Texto de lectura:
-------

Sobre este tema, hay otra cuestión que no queda clara en el anteproyecto.Me refiero a quiénes son las personas a las que se garantiza la protección frente a la violencia sexual. Aunque en la Exposición de Motivos (EM) se insiste en la idea de que dicha violencia afecta de manera específica y desproporcionada a las mujeres y a las niñas, el art. 1 utiliza una fórmula un tanto ambigua al señalar que la ley tiene por objeto la protección integral del derecho a la libertad sexual mediante la prevención y la erradicación de todas las violencias sexuales contra las mujeres, las niñas y los niños, en tanto que víctimas fundamentales de la violencia sexual. Ello se reitera en el art. 3.2, al establecer el ámbito subjetivo de la ley, así como en el art. 32, que señala que son esas personas (mujeres, niñas y niños) quienes tienen derecho a la asistencia integral especializada. En relación con otros derechos (por ejemplo, a la información, art. 33) se habla de las víctimas de violencias sexuales, en general, dando a entender que se incluye a todas las personas…
La redacción de este anteproyecto es más clara que la del anterior, donde había más referencias a todas las víctimas, sin distinción de género, pero sigue percibiéndose cierta ambigüedad respecto a quiénes se reconocen derechos y cuáles.No puedo profundizar en el tema, pero pienso que la inclusión de las niñas y niños en el ámbito de tutela no es un acierto. Por un lado, los y las menores tienen necesidades específicas de atención que pueden surgir también cuando sufran otros delitos (maltrato familiar, por ejemplo), por lo que reducir la protección sólo a la violencia sexual parece no adecuado. Por otro lado, desde el punto de vista simbólico, dar un tratamiento conjunto a mujeres y menores provoca cierta identificación de ambos colectivos, reforzando el estereotipo de las mujeres como seres vulnerables, incapaces de protegerse por sí mismas.Creo que, a la larga, resulta más eficaz responder a las necesidades de las personas, con independencia de la causa que las haya originado (ser víctima de un delito o de la injusticia estructural del patriarcado capitalista), y siempre con perspectiva de género. Pero este es otro tema.

-------

Datos para revisar:
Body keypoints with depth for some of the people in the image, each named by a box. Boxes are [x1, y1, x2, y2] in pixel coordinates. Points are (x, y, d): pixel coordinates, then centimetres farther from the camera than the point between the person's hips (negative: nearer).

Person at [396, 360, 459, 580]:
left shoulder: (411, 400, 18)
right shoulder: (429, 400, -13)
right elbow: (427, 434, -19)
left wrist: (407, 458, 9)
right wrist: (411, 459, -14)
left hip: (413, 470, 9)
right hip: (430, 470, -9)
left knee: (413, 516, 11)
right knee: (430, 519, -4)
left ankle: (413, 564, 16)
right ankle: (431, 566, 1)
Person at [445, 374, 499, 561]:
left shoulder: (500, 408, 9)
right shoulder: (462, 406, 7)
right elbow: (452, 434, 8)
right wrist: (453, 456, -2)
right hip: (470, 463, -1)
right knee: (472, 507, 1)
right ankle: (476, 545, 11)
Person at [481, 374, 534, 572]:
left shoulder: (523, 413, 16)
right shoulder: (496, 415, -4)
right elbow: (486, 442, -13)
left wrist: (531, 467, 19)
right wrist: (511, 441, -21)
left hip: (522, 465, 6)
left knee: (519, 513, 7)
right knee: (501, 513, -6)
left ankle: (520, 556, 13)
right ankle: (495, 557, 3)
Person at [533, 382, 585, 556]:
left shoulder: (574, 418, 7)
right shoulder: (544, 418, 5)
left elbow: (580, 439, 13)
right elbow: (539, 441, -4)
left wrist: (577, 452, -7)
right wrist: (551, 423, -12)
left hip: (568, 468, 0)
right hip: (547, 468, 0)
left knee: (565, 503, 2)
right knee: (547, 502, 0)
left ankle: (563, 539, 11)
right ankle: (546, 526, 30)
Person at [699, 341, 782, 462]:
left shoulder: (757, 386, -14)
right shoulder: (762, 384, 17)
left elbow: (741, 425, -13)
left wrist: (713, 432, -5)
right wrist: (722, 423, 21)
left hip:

-------

Preguntas por responder:
1. De acuerdo con el texto de lectura, ¿por qué incluir a las niñas y niños en el ámbito de tutela no es un acierto? Responda en una a tres oraciones.
2. ¿Qué artículo del anteproyecto establece el ámbito subjetivo de la ley, según el texto de lectura?
Para responder, utilice únicamente el texto de lectura y no las entradas.

Respuestas por tarea:
1. Las y los menores tienen necesidades específicas de atención que también pueden surgir ante otros delitos, como el maltrato familiar, por lo que limitar su protección a la violencia sexual no parece adecuado. Además, en el plano simbólico, tratar conjuntamente a mujeres y menores identifica a ambos colectivos y refuerza el estereotipo de las mujeres como seres vulnerables, incapaces de protegerse por sí mismas.

2. El art. 3.2.